§ **Tasks for this exercise**
A – Please summarize the excerpt on GMT's annual results in two sentences.
B – From the excerpt on GMT's annual results, reproduce without changes the part that opens with the words containing "Sustainable growth" and closes with "emissions by 2025.".

These structural trends are reflected in GMT’s strong leasing results, contributing to the
2.9% increase in cash earnings to 6.40 cents per unit.
With the risks of COVID-19 in New Zealand being contained, the economic outlook has
improved. Guidance for FY22 reflects a 4% increase in cash earnings and a corresponding
increase in cash distributions to at least 5.5 cents per unit.
Further information is provided in the GMT and GMT Bond Issuer Limited Annual Report
2021. A copy of the report, which was released today, has been provided to the NZX and
is available online at www.goodmanreport.co.nz
.
Sustainable growth
A sustainable operating model is essential if an organisation is to be successful over the
long-term.
John Dakin said, “This year we have increased our efforts and made new commitments in
key areas, including environmental sustainability. Becoming Toitū carbonzero certified
means the business is now proudly carbon neutral, four years ahead of schedule.”
A detailed carbon reduction and management plan will guide the business toward its
targeted 19% reduction in absolute greenhouse gas emissions by 2025.
John Dakin said, “Our commitment to reducing climate change impacts has been extended
to the Trust’s development programme where we are aiming for a five-star Green Star
rating on all new developments. We will also offset the embodied carbon within these new
projects.”
The Trust completed seven development projects during the year (total value $125 million)
and commenced four new projects (total project cost of $132.0 million). The most
significant of these new projects is the redevelopment of Roma Road Estate in Mt Roskill,
anchored by New Zealand Post.
John Dakin said, “Companies have gained confidence in the operating environment as the
year has progressed and are once again considering their future space requirements.”
The Trust has confirmed another new development project today, with Favona Estate in
Māngere to be extensively redeveloped. The project, which includes two new warehouses,
adds to GMT’s current development workbook which now totals $250.1 million of active
projects.
Mainfreight has committed to the larger 22,435 sqm facility at Favona Estate, with the
second warehouse being developed on a build to-lease basis.
John Dakin said, “The unique demand drivers created by a growing online marketplace are
supporting a renewed level of development activity.”
GMT continues to target new investment opportunities for development.

§ **The data**
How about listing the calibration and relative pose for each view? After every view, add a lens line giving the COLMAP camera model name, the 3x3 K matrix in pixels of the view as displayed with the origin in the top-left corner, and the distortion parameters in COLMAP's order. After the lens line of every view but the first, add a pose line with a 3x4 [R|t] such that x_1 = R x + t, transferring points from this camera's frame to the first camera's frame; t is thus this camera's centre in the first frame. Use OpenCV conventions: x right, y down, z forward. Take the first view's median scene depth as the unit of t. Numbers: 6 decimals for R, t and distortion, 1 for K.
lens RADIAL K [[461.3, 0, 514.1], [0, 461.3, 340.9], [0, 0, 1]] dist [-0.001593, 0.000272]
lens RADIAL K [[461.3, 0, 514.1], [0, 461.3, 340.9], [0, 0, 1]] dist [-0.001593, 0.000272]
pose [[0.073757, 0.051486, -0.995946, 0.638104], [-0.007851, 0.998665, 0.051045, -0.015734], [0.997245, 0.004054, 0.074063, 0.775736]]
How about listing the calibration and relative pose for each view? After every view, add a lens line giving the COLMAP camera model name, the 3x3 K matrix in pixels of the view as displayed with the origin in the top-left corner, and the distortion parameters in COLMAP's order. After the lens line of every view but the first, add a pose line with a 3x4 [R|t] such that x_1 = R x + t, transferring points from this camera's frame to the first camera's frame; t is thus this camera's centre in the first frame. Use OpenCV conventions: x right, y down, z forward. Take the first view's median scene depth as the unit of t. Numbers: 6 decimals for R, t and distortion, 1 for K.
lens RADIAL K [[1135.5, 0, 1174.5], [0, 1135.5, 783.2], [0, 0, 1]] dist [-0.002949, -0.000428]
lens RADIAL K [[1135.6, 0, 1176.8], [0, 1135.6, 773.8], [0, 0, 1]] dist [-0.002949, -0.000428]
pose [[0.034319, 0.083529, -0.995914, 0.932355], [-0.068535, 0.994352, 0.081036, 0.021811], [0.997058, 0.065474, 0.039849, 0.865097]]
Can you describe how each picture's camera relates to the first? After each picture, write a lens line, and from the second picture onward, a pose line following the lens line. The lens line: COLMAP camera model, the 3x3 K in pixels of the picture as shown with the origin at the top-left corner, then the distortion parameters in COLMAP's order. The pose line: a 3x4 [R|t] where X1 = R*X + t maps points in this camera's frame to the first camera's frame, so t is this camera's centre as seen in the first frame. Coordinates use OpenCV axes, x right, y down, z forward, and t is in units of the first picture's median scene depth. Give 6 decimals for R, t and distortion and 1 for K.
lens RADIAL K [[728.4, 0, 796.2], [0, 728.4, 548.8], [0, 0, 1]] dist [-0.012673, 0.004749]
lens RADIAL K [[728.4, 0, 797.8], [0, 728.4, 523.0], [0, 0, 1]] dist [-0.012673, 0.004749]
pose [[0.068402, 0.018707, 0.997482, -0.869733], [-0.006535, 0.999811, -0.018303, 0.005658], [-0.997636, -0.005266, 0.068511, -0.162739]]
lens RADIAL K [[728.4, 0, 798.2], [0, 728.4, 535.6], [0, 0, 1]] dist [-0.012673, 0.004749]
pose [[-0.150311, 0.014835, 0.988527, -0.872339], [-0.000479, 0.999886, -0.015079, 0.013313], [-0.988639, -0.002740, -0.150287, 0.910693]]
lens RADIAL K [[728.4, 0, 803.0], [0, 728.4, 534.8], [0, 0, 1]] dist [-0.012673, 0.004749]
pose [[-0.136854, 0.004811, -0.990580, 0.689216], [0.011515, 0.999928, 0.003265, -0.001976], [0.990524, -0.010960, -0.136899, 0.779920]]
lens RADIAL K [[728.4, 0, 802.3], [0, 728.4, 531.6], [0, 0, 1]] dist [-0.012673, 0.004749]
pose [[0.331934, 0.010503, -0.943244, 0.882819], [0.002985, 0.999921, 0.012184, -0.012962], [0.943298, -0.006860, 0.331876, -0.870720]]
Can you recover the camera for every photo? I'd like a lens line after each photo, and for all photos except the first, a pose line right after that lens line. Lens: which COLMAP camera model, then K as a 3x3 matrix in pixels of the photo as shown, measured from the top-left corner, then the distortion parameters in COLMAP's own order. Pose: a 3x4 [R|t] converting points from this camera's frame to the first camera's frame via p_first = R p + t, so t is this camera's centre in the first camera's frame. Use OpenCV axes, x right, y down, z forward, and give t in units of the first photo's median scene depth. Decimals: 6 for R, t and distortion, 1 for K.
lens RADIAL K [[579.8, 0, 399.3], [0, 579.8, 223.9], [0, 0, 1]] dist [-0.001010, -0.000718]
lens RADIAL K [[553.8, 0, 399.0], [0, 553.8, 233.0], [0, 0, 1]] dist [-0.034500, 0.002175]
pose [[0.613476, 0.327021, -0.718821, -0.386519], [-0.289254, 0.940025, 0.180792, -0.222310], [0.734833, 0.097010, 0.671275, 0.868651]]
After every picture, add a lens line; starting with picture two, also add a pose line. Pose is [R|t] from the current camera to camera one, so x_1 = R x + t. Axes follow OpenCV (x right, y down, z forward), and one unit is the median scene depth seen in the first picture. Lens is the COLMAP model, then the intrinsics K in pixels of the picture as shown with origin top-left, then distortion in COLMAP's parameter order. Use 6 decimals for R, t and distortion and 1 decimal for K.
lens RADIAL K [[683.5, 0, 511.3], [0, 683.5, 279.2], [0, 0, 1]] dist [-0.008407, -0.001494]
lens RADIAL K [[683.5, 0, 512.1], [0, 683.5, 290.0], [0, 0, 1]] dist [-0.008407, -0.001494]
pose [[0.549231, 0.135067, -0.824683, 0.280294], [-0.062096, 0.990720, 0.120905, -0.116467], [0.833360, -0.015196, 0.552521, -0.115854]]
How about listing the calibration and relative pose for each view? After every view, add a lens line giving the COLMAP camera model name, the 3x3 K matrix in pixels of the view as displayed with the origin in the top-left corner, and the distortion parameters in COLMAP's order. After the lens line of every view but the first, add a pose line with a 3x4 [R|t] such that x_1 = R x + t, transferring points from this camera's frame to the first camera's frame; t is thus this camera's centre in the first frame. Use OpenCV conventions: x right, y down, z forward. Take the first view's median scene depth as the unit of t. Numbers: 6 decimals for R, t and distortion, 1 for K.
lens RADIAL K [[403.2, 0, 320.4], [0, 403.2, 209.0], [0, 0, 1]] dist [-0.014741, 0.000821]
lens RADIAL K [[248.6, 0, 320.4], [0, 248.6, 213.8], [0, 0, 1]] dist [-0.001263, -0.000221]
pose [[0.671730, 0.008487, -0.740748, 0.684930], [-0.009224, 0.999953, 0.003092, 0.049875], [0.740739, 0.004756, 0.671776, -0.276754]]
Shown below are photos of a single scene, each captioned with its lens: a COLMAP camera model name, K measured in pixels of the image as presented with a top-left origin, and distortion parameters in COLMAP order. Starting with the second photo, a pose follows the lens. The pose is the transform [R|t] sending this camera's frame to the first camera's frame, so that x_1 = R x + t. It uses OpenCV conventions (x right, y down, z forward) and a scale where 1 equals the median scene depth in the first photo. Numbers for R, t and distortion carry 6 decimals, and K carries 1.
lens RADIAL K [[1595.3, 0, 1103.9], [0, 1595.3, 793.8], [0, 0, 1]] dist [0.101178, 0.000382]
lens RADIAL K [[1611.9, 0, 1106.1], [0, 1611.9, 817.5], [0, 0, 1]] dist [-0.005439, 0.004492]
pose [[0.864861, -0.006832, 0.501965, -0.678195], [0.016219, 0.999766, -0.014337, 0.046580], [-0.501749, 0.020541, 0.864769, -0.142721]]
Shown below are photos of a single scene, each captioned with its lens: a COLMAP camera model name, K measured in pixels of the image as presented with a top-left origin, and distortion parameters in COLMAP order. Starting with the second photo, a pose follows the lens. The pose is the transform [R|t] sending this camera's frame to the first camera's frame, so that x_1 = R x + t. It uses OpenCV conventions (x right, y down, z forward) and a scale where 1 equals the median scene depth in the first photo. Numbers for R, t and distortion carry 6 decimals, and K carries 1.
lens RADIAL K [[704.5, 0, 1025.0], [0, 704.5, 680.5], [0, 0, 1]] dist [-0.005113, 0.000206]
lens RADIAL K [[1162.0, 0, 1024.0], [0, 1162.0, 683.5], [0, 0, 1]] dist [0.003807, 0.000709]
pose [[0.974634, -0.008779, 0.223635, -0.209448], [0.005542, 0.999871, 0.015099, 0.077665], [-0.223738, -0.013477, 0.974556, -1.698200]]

§ **Answer list**
A – GMT's cash earnings rose 2.9% to 6.40 cents per unit, and guidance for FY22 reflects a 4% increase in cash earnings and cash distributions of at least 5.5 cents per unit. The business is now Toitū carbonzero certified and carbon neutral, and the Trust completed seven development projects, started four more and confirmed a redevelopment of Favona Estate in Māngere, bringing its active development workbook to $250.1 million.

B –
Sustainable growth
A sustainable operating model is essential if an organisation is to be successful over the
long-term.
John Dakin said, “This year we have increased our efforts and made new commitments in
key areas, including environmental sustainability. Becoming Toitū carbonzero certified
means the business is now proudly carbon neutral, four years ahead of schedule.”
A detailed carbon reduction and management plan will guide the business toward its
targeted 19% reduction in absolute greenhouse gas emissions by 2025.